Mas o futuro, que ainda não existe, como pode diminuir ou consumir-se? E o passado, que já não existe, como pode aumentar, a não se por existirem no espírito, autor dessas três transformações: a espera, a atenção e a lembrança? O objeto de sua espera passa pela atenção e se transforma em lembrança.
De fato, quem ousará negar que o futuro ainda não existe? Todavia, a espera do futuro já está no espírito. E quem poderá negar que o passado não mais existe? Contudo, a lembrança do passado ainda está no espírito. Enfim, haverá alguém que negue que o presente carece de duração, porque é um instante que passa? No entanto, perdura a atenção, diante da qual o seu objeto presente continuamente se retira. O futuro, portanto, não é longo, porque não existe. Um futuro longo seria apenas uma longa espera do futuro. nem pode ser longo o passado, que também não existe. Um passado longo é uma longa lembrança do passado.
Digamos que eu queira cantar uma canção que conheço: antes de iniciar, minha expectativa se estende pela melodia como um todo. Quando começo, tudo o que vira passado é armazenada na memória. A atividade de meu espírito se divide em memória, onde guardo o que já disse, e em expectativa em relação ao que vou dizer. Contudo, a atenção está presente, e por seu intermédio o futuro se torna passado. Quanto mais se aproxima o fim da canção, tanto menos se torna a expectativa e tanto maior a memória, até que aquela se esgota e a ação cumprida passa inteiramente para a memória.
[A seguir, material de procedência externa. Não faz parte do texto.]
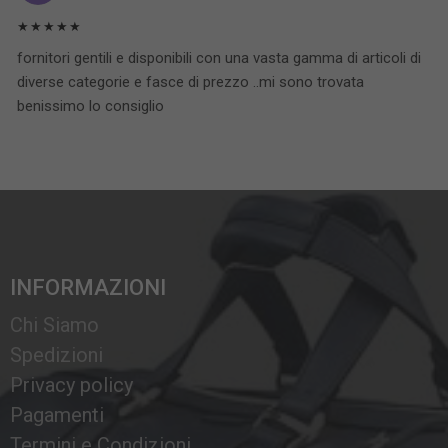
★★★★★
fornitori gentili e disponibili con una vasta gamma di articoli di
diverse categorie e fasce di prezzo ..mi sono trovata
benissimo lo consiglio
INFORMAZIONI
Chi Siamo
Spedizioni
Privacy policy
Pagamenti
Termini e Condizioni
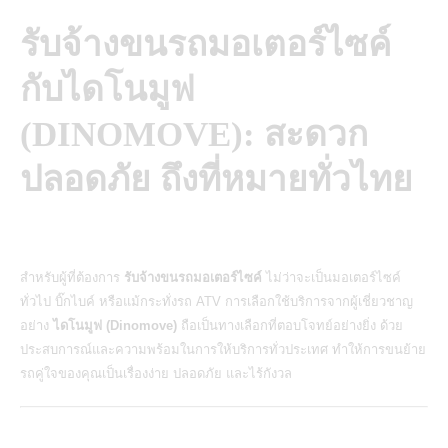
รับจ้างขนรถมอเตอร์ไซค์
กับไดโนมูฟ
(DINOMOVE): สะดวก
ปลอดภัย ถึงที่หมายทั่วไทย
สำหรับผู้ที่ต้องการ
รับจ้างขนรถมอเตอร์ไซค์
ไม่ว่าจะเป็นมอเตอร์ไซค์
ทั่วไป บิ๊กไบค์ หรือแม้กระทั่งรถ ATV การเลือกใช้บริการจากผู้เชี่ยวชาญ
อย่าง
ไดโนมูฟ (Dinomove)
ถือเป็นทางเลือกที่ตอบโจทย์อย่างยิ่ง ด้วย
ประสบการณ์และความพร้อมในการให้บริการทั่วประเทศ ทำให้การขนย้าย
รถคู่ใจของคุณเป็นเรื่องง่าย ปลอดภัย และไร้กังวล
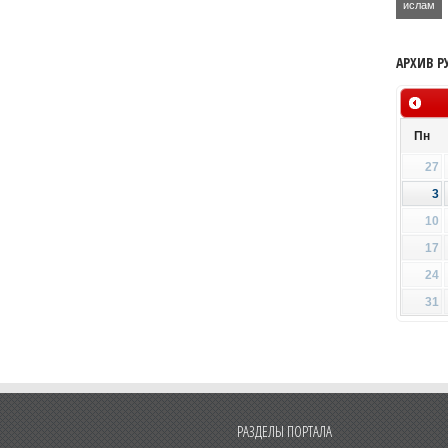
ислам
АРХИВ Р
Пн
27
3
10
17
24
31
РАЗДЕЛЫ ПОРТАЛА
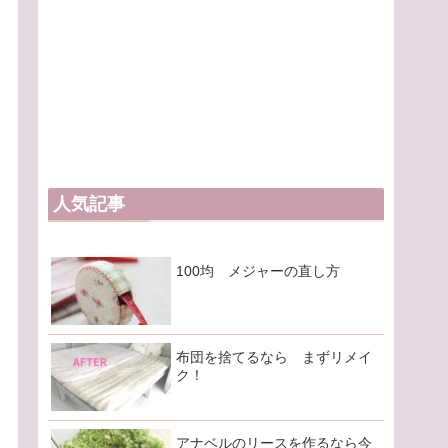
人気記事
100均 メジャーの直し方
布団を捨てるなら まずリメイ
ク！
アナベルのリースを作るなら今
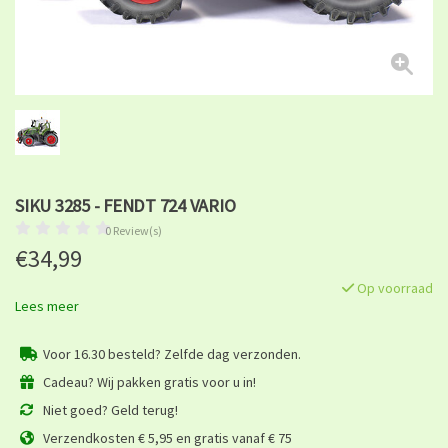
SIKU 3285 - FENDT 724 VARIO
0 Review(s)
€34,99
Op voorraad
Lees meer
Voor 16.30 besteld? Zelfde dag verzonden.
Cadeau? Wij pakken gratis voor u in!
Niet goed? Geld terug!
Verzendkosten € 5,95 en gratis vanaf € 75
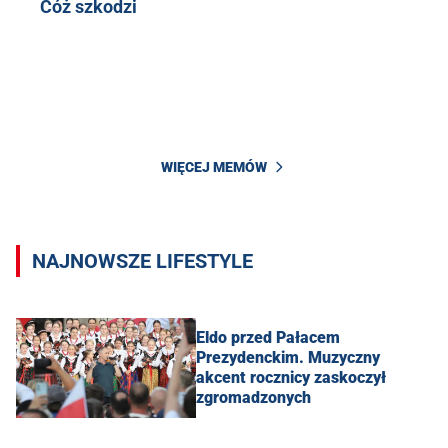
Cóż szkodzi
WIĘCEJ MEMÓW
NAJNOWSZE LIFESTYLE
Eldo przed Pałacem
Prezydenckim. Muzyczny
akcent rocznicy zaskoczył
zgromadzonych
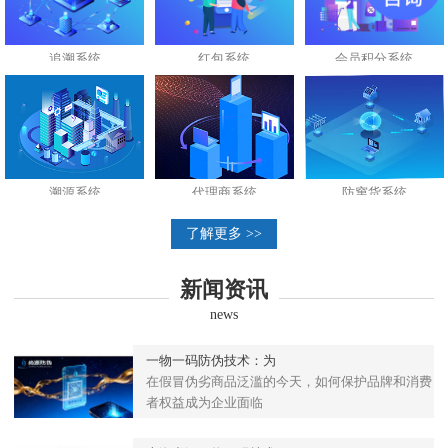
追溯系统
红包系统
会员积分系统
溯源系统
代理商系统
防窜货系统
了解更多 >>
新闻资讯
news
一物一码防伪技术：为
在假冒伪劣商品泛滥的今天，如何保护品牌和消费
者权益成为企业面临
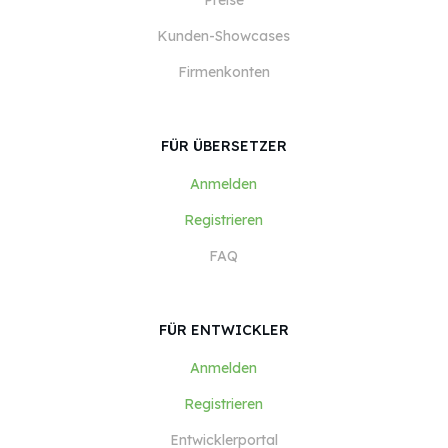
Preise
Kunden-Showcases
Firmenkonten
FÜR ÜBERSETZER
Anmelden
Registrieren
FAQ
FÜR ENTWICKLER
Anmelden
Registrieren
Entwicklerportal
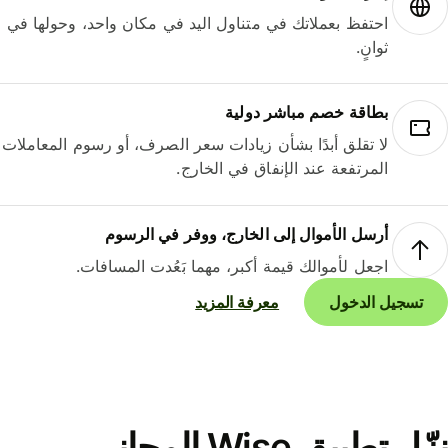
احتفظ بعملاتك في متناول اليد في مكان واحد، وحولها في
ثوانٍ.
بطاقة خصم مباشر دولية
لا تقلق أبدًا بشأن زيادات سعر الصرف، أو رسوم المعاملات
المرتفعة عند الإنفاق في الخارج.
أرسل الأموال إلى الخارج، ووفر في الرسوم
اجعل لأموالك قيمة أكبر، مهما بَعُدت المسافات.
تسجيل الدخول
معرفة المزيد
نزّل تطبيق Wise المجاني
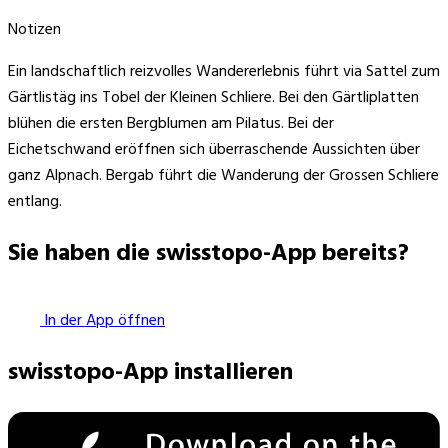
Notizen
Ein landschaftlich reizvolles Wandererlebnis führt via Sattel zum
Gärtlistäg ins Tobel der Kleinen Schliere. Bei den Gärtliplatten
blühen die ersten Bergblumen am Pilatus. Bei der
Eichetschwand eröffnen sich überraschende Aussichten über
ganz Alpnach. Bergab führt die Wanderung der Grossen Schliere
entlang.
Sie haben die swisstopo-App bereits?
In der App öffnen
swisstopo-App installieren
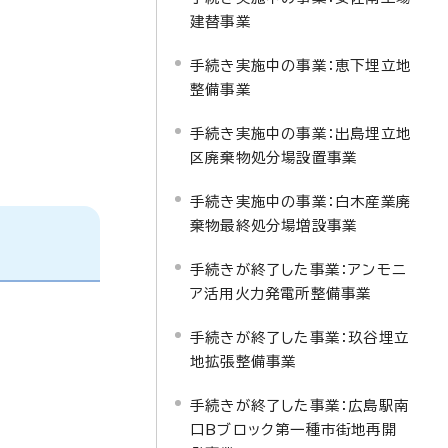
建替事業
手続き実施中の事業：恵下埋立地
整備事業
手続き実施中の事業：出島埋立地
区廃棄物処分場設置事業
手続き実施中の事業：白木産業廃
棄物最終処分場増設事業
手続きが終了した事業：アンモニ
ア活用火力発電所整備事業
手続きが終了した事業：玖谷埋立
地拡張整備事業
手続きが終了した事業：広島駅南
口Bブロック第一種市街地再開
E o que acontece com a canção tomada em seu conjunto, também ocorre com cada uma de suas partes, com cada sílaba; e também acontece com uma ação mais longa, da qual essa melodia talvez faça parte. O mesmo acontece com toda a vida do homem, da qual seus atos são partes. Sucede, enfim, com toda a história dos filhos do homem, da qual cada existência é apenas uma parte.